**YOUR INSTRUCTIONS:**
Using the records below, write out again exactly the lines that begin at the line containing "brown stain shows" and end at the line containing "cytoplasmic/membranous staining for", and no other lines.

·····

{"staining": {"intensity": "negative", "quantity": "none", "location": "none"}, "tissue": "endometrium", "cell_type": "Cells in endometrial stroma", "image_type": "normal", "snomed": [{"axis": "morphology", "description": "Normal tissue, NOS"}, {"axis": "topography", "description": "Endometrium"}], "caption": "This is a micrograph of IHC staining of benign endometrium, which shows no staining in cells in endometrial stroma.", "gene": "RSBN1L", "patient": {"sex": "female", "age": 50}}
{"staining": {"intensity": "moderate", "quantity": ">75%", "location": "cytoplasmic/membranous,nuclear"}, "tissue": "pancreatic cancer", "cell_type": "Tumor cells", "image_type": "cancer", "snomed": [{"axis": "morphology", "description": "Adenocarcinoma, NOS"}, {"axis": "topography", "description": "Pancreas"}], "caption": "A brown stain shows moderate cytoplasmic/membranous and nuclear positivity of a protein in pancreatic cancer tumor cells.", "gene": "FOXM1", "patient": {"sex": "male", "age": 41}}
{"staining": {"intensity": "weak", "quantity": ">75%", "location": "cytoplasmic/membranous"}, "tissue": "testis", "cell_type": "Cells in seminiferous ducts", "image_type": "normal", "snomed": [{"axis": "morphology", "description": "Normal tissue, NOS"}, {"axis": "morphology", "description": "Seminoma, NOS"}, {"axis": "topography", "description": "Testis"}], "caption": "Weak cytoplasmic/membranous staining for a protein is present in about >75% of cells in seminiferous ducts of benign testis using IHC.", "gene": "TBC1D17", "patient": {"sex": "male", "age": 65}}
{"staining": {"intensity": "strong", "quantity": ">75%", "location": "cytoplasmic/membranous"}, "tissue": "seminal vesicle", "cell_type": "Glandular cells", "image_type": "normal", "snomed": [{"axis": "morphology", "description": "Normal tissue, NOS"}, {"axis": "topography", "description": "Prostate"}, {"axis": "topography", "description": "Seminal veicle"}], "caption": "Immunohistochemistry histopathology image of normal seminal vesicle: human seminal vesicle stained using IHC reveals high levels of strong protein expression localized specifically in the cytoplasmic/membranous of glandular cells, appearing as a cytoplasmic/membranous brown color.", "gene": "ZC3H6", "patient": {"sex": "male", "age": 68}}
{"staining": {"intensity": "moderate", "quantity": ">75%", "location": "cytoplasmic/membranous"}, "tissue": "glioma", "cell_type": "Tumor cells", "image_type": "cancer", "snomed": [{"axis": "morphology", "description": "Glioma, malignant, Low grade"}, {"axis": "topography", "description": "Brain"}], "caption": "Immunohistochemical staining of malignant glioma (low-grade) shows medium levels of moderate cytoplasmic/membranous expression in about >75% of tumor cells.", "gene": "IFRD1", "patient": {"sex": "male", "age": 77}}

·····

**RESPONSE:**
{"staining": {"intensity": "moderate", "quantity": ">75%", "location": "cytoplasmic/membranous,nuclear"}, "tissue": "pancreatic cancer", "cell_type": "Tumor cells", "image_type": "cancer", "snomed": [{"axis": "morphology", "description": "Adenocarcinoma, NOS"}, {"axis": "topography", "description": "Pancreas"}], "caption": "A brown stain shows moderate cytoplasmic/membranous and nuclear positivity of a protein in pancreatic cancer tumor cells.", "gene": "FOXM1", "patient": {"sex": "male", "age": 41}}
{"staining": {"intensity": "weak", "quantity": ">75%", "location": "cytoplasmic/membranous"}, "tissue": "testis", "cell_type": "Cells in seminiferous ducts", "image_type": "normal", "snomed": [{"axis": "morphology", "description": "Normal tissue, NOS"}, {"axis": "morphology", "description": "Seminoma, NOS"}, {"axis": "topography", "description": "Testis"}], "caption": "Weak cytoplasmic/membranous staining for a protein is present in about >75% of cells in seminiferous ducts of benign testis using IHC.", "gene": "TBC1D17", "patient": {"sex": "male", "age": 65}}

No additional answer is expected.